I tromped back through the woods to my car and caught my breath. I wasn't sure if the Pace Arrow motor home had vacated its site or simply was out for an afternoon jaunt. I drove slowly around the circle to make sure the site previously occupied by the California motor home was indeed vacant. It was. As I passed by the volunteer resident keeper's site, I saw an elderly couple in lounge chairs by a cold fire pit. She was reading a paperback and he was relaxing, with his eyes closed. I stopped.
"Nice afternoon," I said as I stepped from the car. The old man woke with a start as the woman smiled and set aside her book. She introduced herself and her husband as Sadie and Sid, with no last names.
"My name's Ben," I said extending my hand.

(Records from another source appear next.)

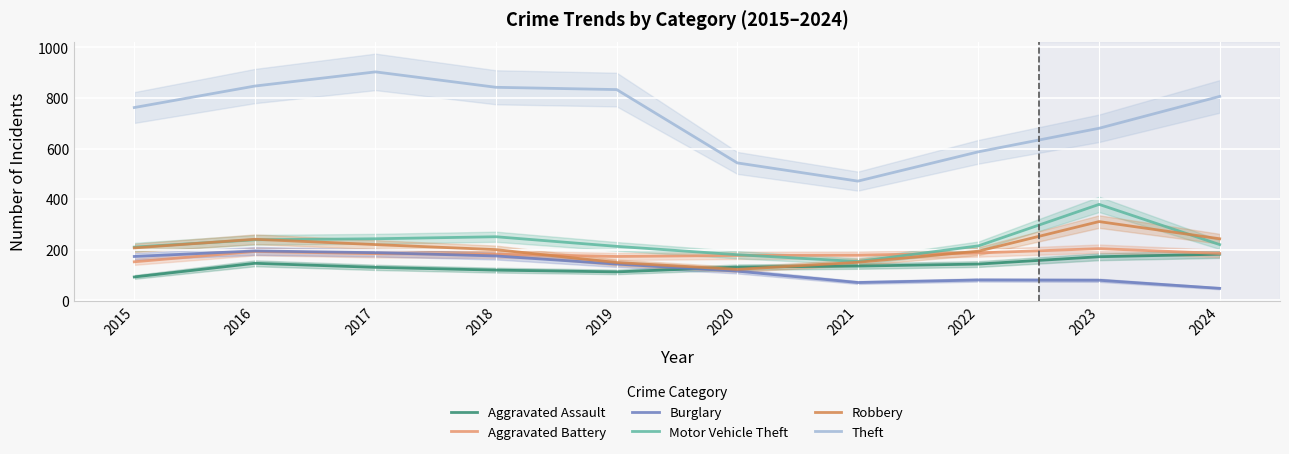

True or false: Aggravated Assault has more than 1 points higher than both neighbors.

False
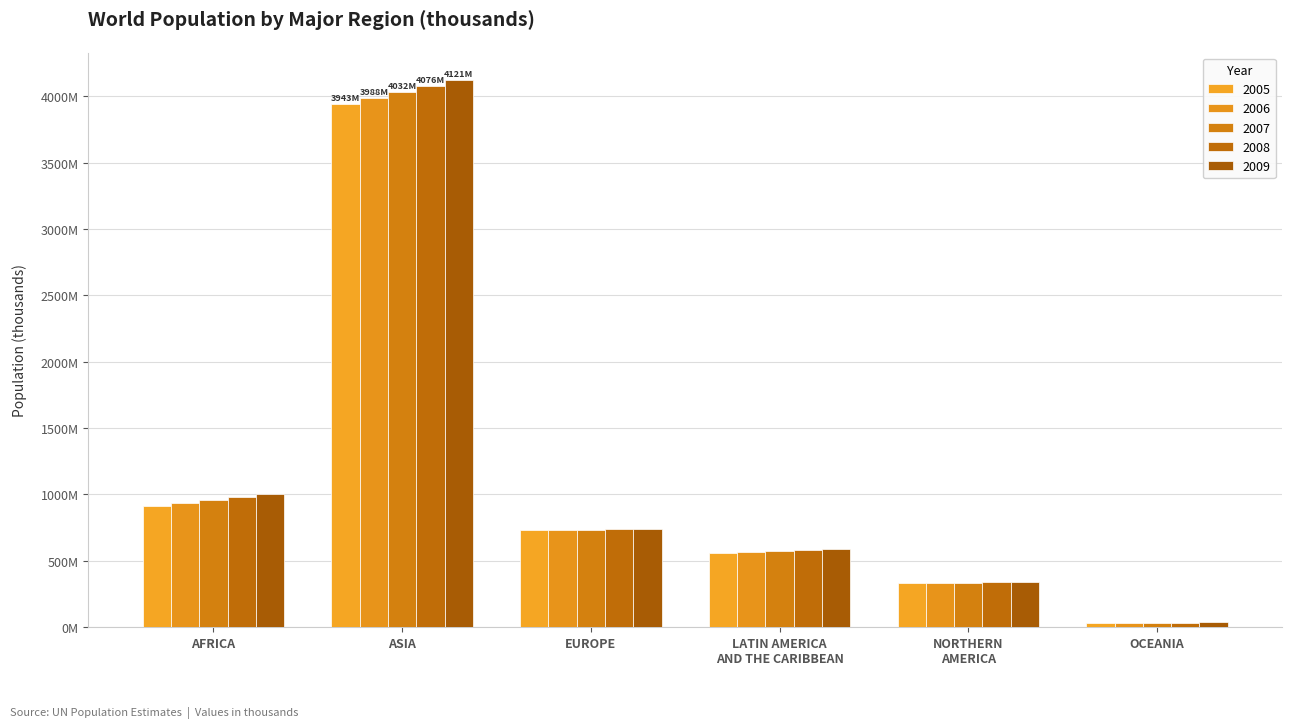

What is the spread (max minus min) of values at ASIA?

178048.8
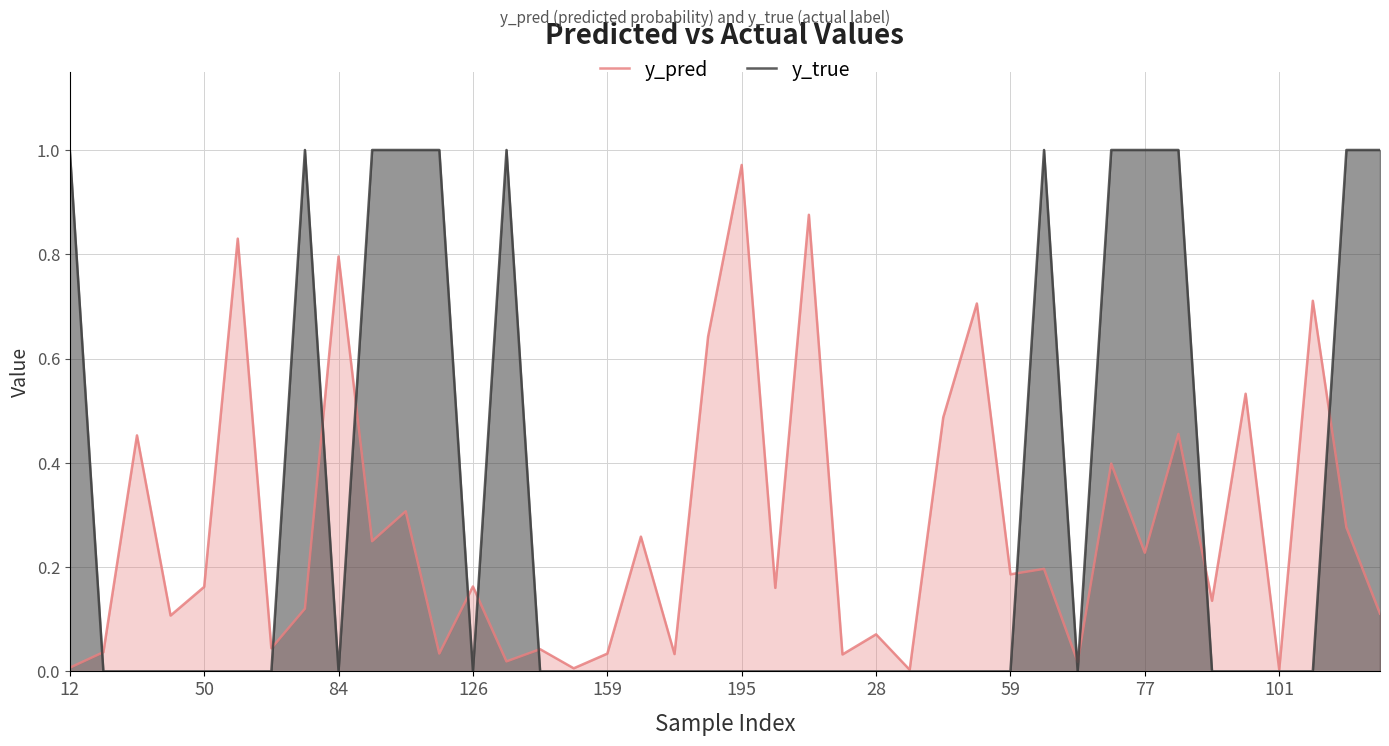

In y_pred, how many points are lower than both neighbors (excluding endpoints)?

15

"May we help you?" she asked.
"I drove by earlier with my family and we thought we saw a friend's rig back in the corner. I got thinking about it and decided to come back and see if we were right but the site's vacant now."
"Oh, you must mean Mr. Green, in the Pace Arrow," the woman said. "He pulled out not long ago; him and the family. We waved but he never stopped to say good bye."
"He had a family?" I asked.
"He said his wife and child just arrived. We never saw them. He told us so if he heard the child crying, we'd no he had company."
"Do you think he's gone for good?"
"He paid each day and he didn't drop off his rent. I don't expect to see him back," Sadie said.
The man spoke up. "He wasn't very sociable. I invited him to pitch shoes with me but he wouldn't have any of it. Is he your friend?"
"Are you sure his name is Green; not Greely?" I asked.
The woman checked a ring binder on the picnic table, running down the names with her finger. "Nope. Lou Green, from Palo Alto, California."
"Was he here long?" I asked without answering the man's question.
He answered. "About a week. He didn't stick around the campground much; always off at weird hours. Wife and kid must have just come today."
"On his bicycle," she added, finishing his sentence. "He always was riding around on his bicycle."
"Electric bicycle. Damnedest thing; I've never seen one like it before. I wouldn't mind having one myself."
The woman turned to her husband. "You'd break your damn fool neck, Sid."
"Sorry to bother you," I said with haste, anxious to get going. "He's not the guy I was looking for."